Perth-based property developer, Cedar Woods Properties says it has seen off an unwanted $310 million takeover offer because it undervalued the company.
Cedar Woods told the ASX in a statement that an unnamed third party had offered to acquire all the company’s shares for a total $5.05 per share.
Media reports this morning suggested that Mirvac was the unnamed third party.
The shares were trading at $4.49 on Monday, but yesterday they rose 30c or 6.7% to $4.79, which is just a cent under the 52 week high.
The third party withdrew its offer after the board of Cedar Woods decided the proposal was "insufficient".
"The Cedar Woods’ board has consistently stated that it believes the current (market) value of the company’s projects to be substantially above the value reflected in its share price," it said.
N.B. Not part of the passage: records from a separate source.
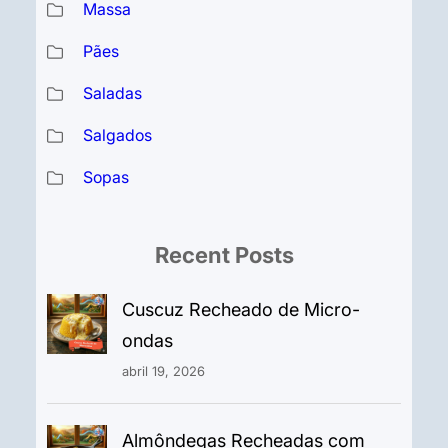
Massa
Pães
Saladas
Salgados
Sopas
Recent Posts
Cuscuz Recheado de Micro-
ondas
abril 19, 2026
Almôndegas Recheadas com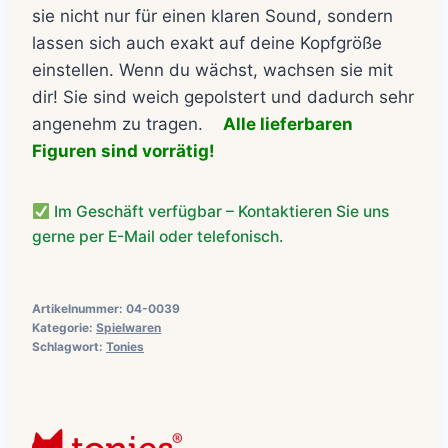
sie nicht nur für einen klaren Sound, sondern
lassen sich auch exakt auf deine Kopfgröße
einstellen. Wenn du wächst, wachsen sie mit
dir! Sie sind weich gepolstert und dadurch sehr
angenehm zu tragen.
Alle lieferbaren
Figuren sind vorrätig!
Im Geschäft verfügbar – Kontaktieren Sie uns
gerne per E-Mail oder telefonisch.
Artikelnummer:
04-0039
Kategorie:
Spielwaren
Schlagwort:
Tonies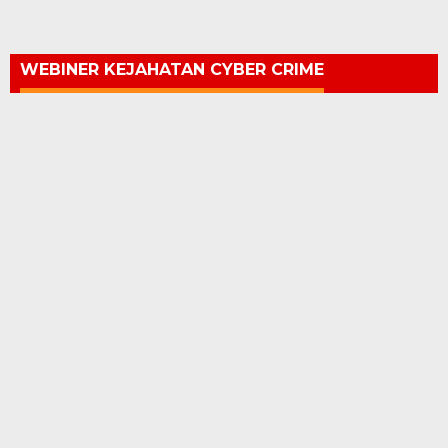
WEBINER KEJAHATAN CYBER CRIME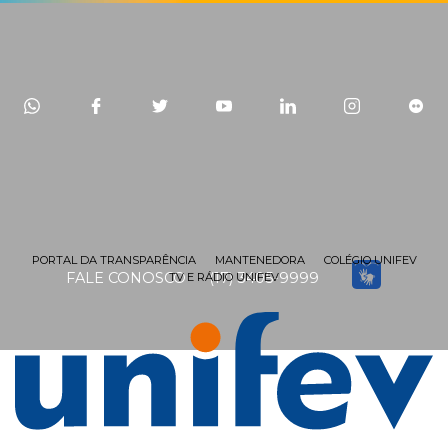
PORTAL DA TRANSPARÊNCIA
MANTENEDORA
COLÉGIO UNIFEV
FALE CONOSCO
(17) 3405-9999
TV E RÁDIO UNIFEV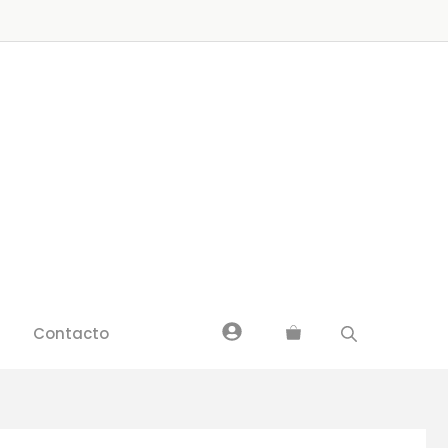
Contacto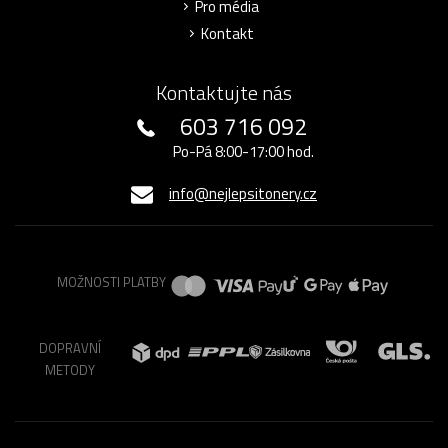
Pro média
Kontakt
Kontaktujte nás
603 716 092
Po-Pá 8:00-17:00 hod.
info@nejlepsitonery.cz
MOŽNOSTI PLATBY
DOPRAVNÍ
METODY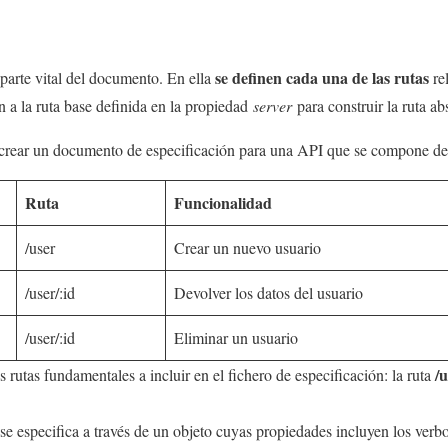
se definen cada una de las rutas
parte vital del documento. En ella
re
n a la ruta base definida en la propiedad
server
para construir la ruta ab
ear un documento de especificación para una API que se compone de l
Ruta
Funcionalidad
/user
Crear un nuevo usuario
/user/:id
Devolver los datos del usuario
/user/:id
Eliminar un usuario
/
 rutas fundamentales a incluir en el fichero de especificación: la ruta
e especifica a través de un objeto cuyas propiedades incluyen los verbos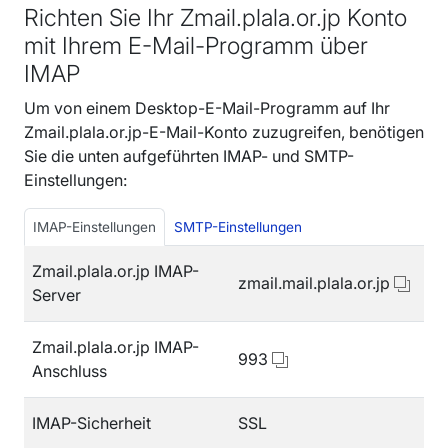
Richten Sie Ihr Zmail.plala.or.jp Konto
mit Ihrem E-Mail-Programm über
IMAP
Um von einem Desktop-E-Mail-Programm auf Ihr
Zmail.plala.or.jp-E-Mail-Konto zuzugreifen, benötigen
Sie die unten aufgeführten IMAP- und SMTP-
Einstellungen:
IMAP-Einstellungen
SMTP-Einstellungen
Zmail.plala.or.jp IMAP-
zmail.mail.plala.or.jp
Server
Zmail.plala.or.jp IMAP-
993
Anschluss
IMAP-Sicherheit
SSL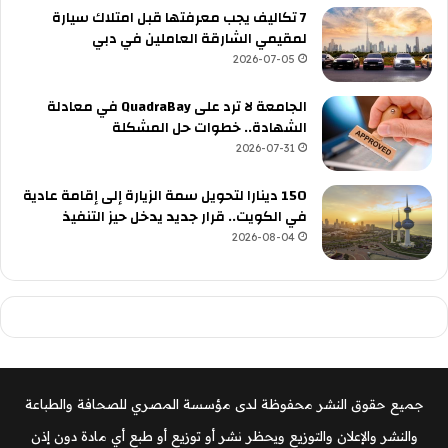
7 تكاليف يجب معرفتها قبل امتلاك سيارة
لمقيمي الشارقة العاملين في دبي
2026-07-05
الجامعة لا ترد على QuadraBay في معادلة
الشهادة.. خطوات حل المشكلة
2026-07-31
150 دينارا لتحويل سمة الزيارة إلى إقامة عادية
في الكويت.. قرار جديد يدخل حيز التنفيذ
2026-08-04
جميع حقوق النشر محفوظة لدى مؤسسة المصري للصحافة والطباعة
والنشر والإعلان والتوزيع ويحظر نشر أو توزيع أو طبع أي مادة دون إذن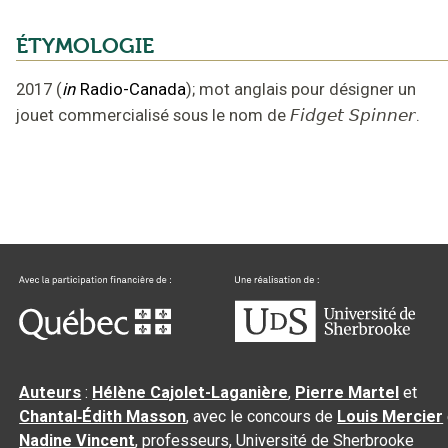
ÉTYMOLOGIE
2017
(
in
Radio-Canada
);
mot anglais pour désigner un
jouet commercialisé sous le nom de
Fidget Spinner
.
Auteurs
:
Hélène Cajolet-Laganière
,
Pierre Martel
et
Chantal‑Édith Masson
, avec le concours de
Louis Mercier
Nadine Vincent
, professeurs, Université de Sherbrooke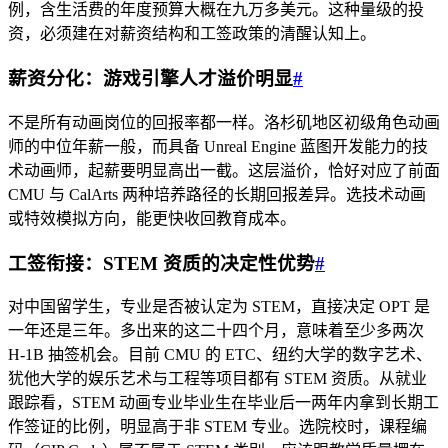
例，含生活费的年度预算大概在九万多美元。这种量级的投
资，必须建在对薪资结构和工签政策的清醒认知上。
薪资分化：游戏引擎人才溢价明显
#
不是所有动画岗位的回报率都一样。洛杉矶地区初级角色动画
师的中位年薪一般，而具备 Unreal Engine 蓝图开发能力的技
术动画师，起薪要明显高出一截。这层溢价，恰好对应了前面
CMU 与 CalArts 两种培养路径的长期回报差异。选技术动画
或特效模拟方向，能更快收回教育成本。
工签衔接：STEM 资质的决定性优势
#
对中国留学生，专业是否被认定为 STEM，直接决定 OPT 是
一年还是三年。多出来的这二十四个月，意味着至少多两次
H-1B 抽签机会。目前 CMU 的 ETC、纽约大学的数字艺术、
犹他大学的娱乐艺术与工程等项目都有 STEM 资质。从就业
跟踪看，STEM 动画专业毕业生在毕业后一两年内拿到长期工
作签证的比例，明显高于非 STEM 专业。选院校时，课程编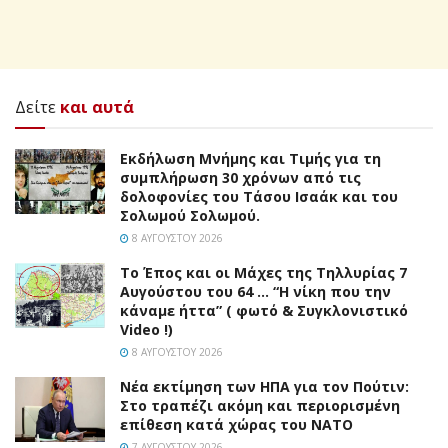
Δείτε
και αυτά
Εκδήλωση Μνήμης και Τιμής για τη
συμπλήρωση 30 χρόνων από τις
δολοφονίες του Τάσου Ισαάκ και του
Σολωμού Σολωμού.
8 ΑΥΓΟΎΣΤΟΥ 2026
Το Έπος και οι Μάχες της Τηλλυρίας 7
Αυγούστου του 64 … “Η νίκη που την
κάναμε ήττα” ( φωτό & Συγκλονιστικό
Video !)
8 ΑΥΓΟΎΣΤΟΥ 2026
Νέα εκτίμηση των ΗΠΑ για τον Πούτιν:
Στο τραπέζι ακόμη και περιορισμένη
επίθεση κατά χώρας του ΝΑΤΟ
7 ΑΥΓΟΎΣΤΟΥ 2026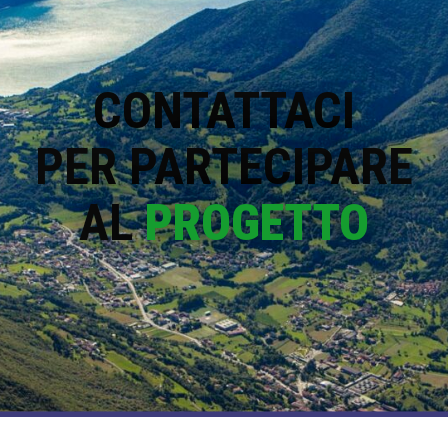
CONTATTACI
PER PARTECIPARE
AL
PROGETTO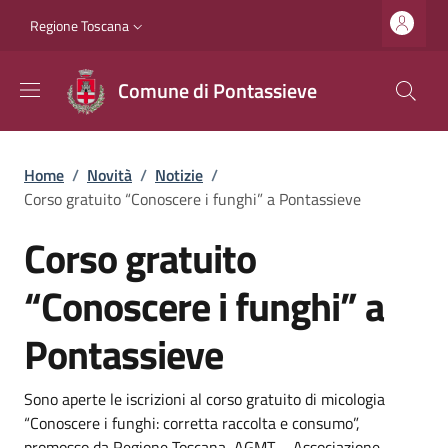
Salta al contenuto principale
Vai al contenuto del piè di pagina
Slim top
Regione Toscana
Comune di Pontassieve
Briciole di pane
Home
/
Novità
/
Notizie
/
Corso gratuito “Conoscere i funghi” a Pontassieve
Corso gratuito
“Conoscere i funghi” a
Pontassieve
Dettagli
Descrizione breve
Sono aperte le iscrizioni al corso gratuito di micologia
“Conoscere i funghi: corretta raccolta e consumo”,
promosso da Regione Toscana, AGMT – Associazione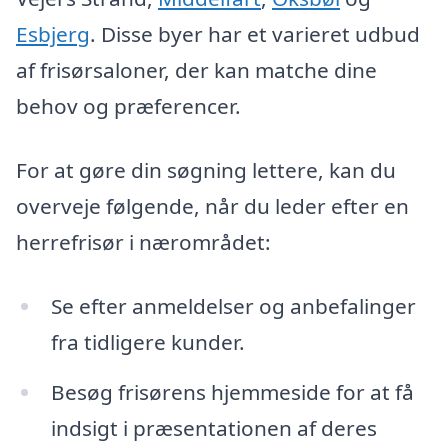
Esbjerg
. Disse byer har et varieret udbud
af frisørsaloner, der kan matche dine
behov og præferencer.
For at gøre din søgning lettere, kan du
overveje følgende, når du leder efter en
herrefrisør i nærområdet:
Se efter anmeldelser og anbefalinger
fra tidligere kunder.
Besøg frisørens hjemmeside for at få
indsigt i præsentationen af deres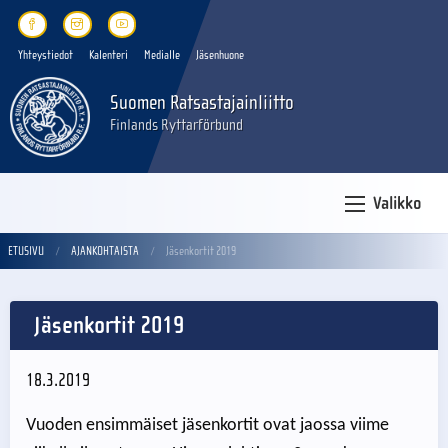
Yhteystiedot
Kalenteri
Medialle
Jäsenhuone
Suomen Ratsastajainliitto
Finlands Ryttarförbund
Valikko
ETUSIVU
AJANKOHTAISTA
Jäsenkortit 2019
Jäsenkortit 2019
18.3.2019
Vuoden ensimmäiset jäsenkortit ovat jaossa viime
Cedar Woods, which is involved in urban land subdivisions in Western Australia and Victoria, said the takeover offer represented "only" a 10 per cent premium to the company’s 10-day volume weighted average share price of $4.57 at the close of the market yesterday.
"The board believes the company is well placed, assuming reasonable market conditions, to comfortably exceed its 10 per cent per annum earnings growth target in coming years and in particular in FY2012, given the strong pre-sales already recorded," the company said.
The company said the takeover proposal involved a cash offer of $4.05 coupled with a fully franked special dividend from Cedar Woods of $1.00 per Cedar Woods’ share.
"The Takeover Proposal was made on a confidential basis and was subject to a number of conditions, including due diligence and a majority Board recommendation.
"The Board felt it was in the interests of shareholders to engage confidentially with the third party, as is permissible under the Listing Rules, to see if a transaction that we were prepared to recommend could be developed.
"The Board actively sought to negotiate modifications to the terms of these conditions, but ultimately, a number remained incapable of being satisfied as formulated.
"The Board’s consideration of the Takeover Proposal involved detailed engagement and exchange of information under a due diligence process over an extended period.
"The Board took into account financial advice from Gresham Advisory Partners and legal advice from Cochrane Lishman Carson Luscombe."
Cedar said it had announced a record half year profit and expected a record full year after tax net profit "result for 2011 of approximately $27m (up 57% on 2010). The company also expects a strong first half for 2012, with $100m of presales already in place."
"The Board believes the company is well placed, assuming reasonable market conditions, to comfortably exceed its 10% pa earnings growth target in coming years and in particular in FY2012, given the strong pre-sales already recorded," Cedar directors said in the statement.